The embodiment of the application provides a method for constructing a flow quality prediction model, namely, according to the conversion depth and the conversion consumption time information, evaluating the conversion intention of the historical user on the user conversion link to obtain a conversion intention score; according to the conversion intention grading, label calibration is carried out on the historical user characteristic data to obtain the link conversion degree label, the purpose of constructing an index label which is strongly related to a user conversion link is achieved, instead of constructing an index label which is strongly related to a single node in the user conversion link, iterative training and updating are carried out on the to-be-trained traffic quality prediction model according to the real traffic quality label determined by the link conversion degree label and the historical user characteristic data to obtain the traffic quality prediction model, the adaptability of the traffic quality prediction model and the whole user conversion link can be improved, the traffic quality prediction model is not only adapted to the single node in the user conversion link any more, the single index in the prior art is relatively flat, although the retention of the single node in the user conversion link is higher, for the whole user conversion link, the actual user transformation effect is poor, so that a foundation is laid for overcoming the technical defect that the accuracy of single-node flow quality evaluation in the user transformation link is low at present.
EXAMPLE III
An embodiment of the present application further provides a device for evaluating message traffic quality, where the device for evaluating message traffic quality includes:
the system comprises an acquisition module, a traffic quality prediction module and a traffic quality prediction module, wherein the acquisition module is used for acquiring user traffic data corresponding to a target conversion node in a user conversion link and determining a traffic quality prediction model corresponding to the target conversion node, and the traffic quality prediction model is obtained by optimizing the traffic quality prediction model based on a link conversion degree label;
and the flow quality prediction module is used for evaluating the user flow quality of the target conversion node according to the user flow data and the flow quality prediction model to obtain a flow quality evaluation result.
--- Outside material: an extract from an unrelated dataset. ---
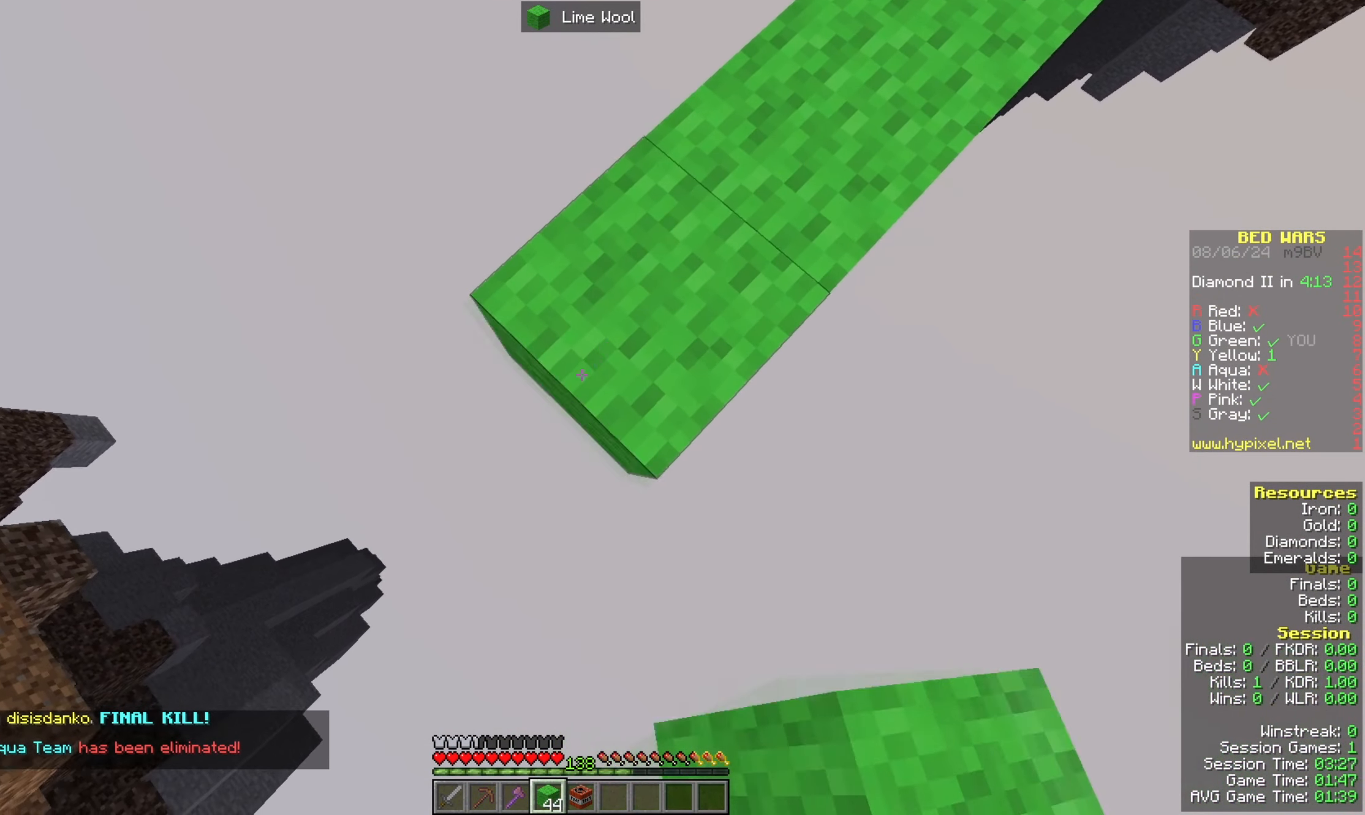
{"keys": ["a", "s"], "mouse": ["right"], "events": [[133, "mouse_right", "down"], [300, "mouse_right", "up"], [500, "mouse_right", "down"]]}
Optionally, the message traffic quality assessment apparatus is further configured to:
acquiring a traffic quality prediction model to be trained and historical user characteristic data corresponding to a historical user;
according to conversion intention related information of the historical user on the user conversion link, performing label calibration on the historical user characteristic data to obtain a link conversion degree label;
determining a real flow quality label corresponding to the historical user characteristic data according to the link conversion degree label;
and performing iterative training and updating on the to-be-trained flow quality prediction model according to the real flow quality label and the historical user characteristic data to obtain the flow quality prediction model.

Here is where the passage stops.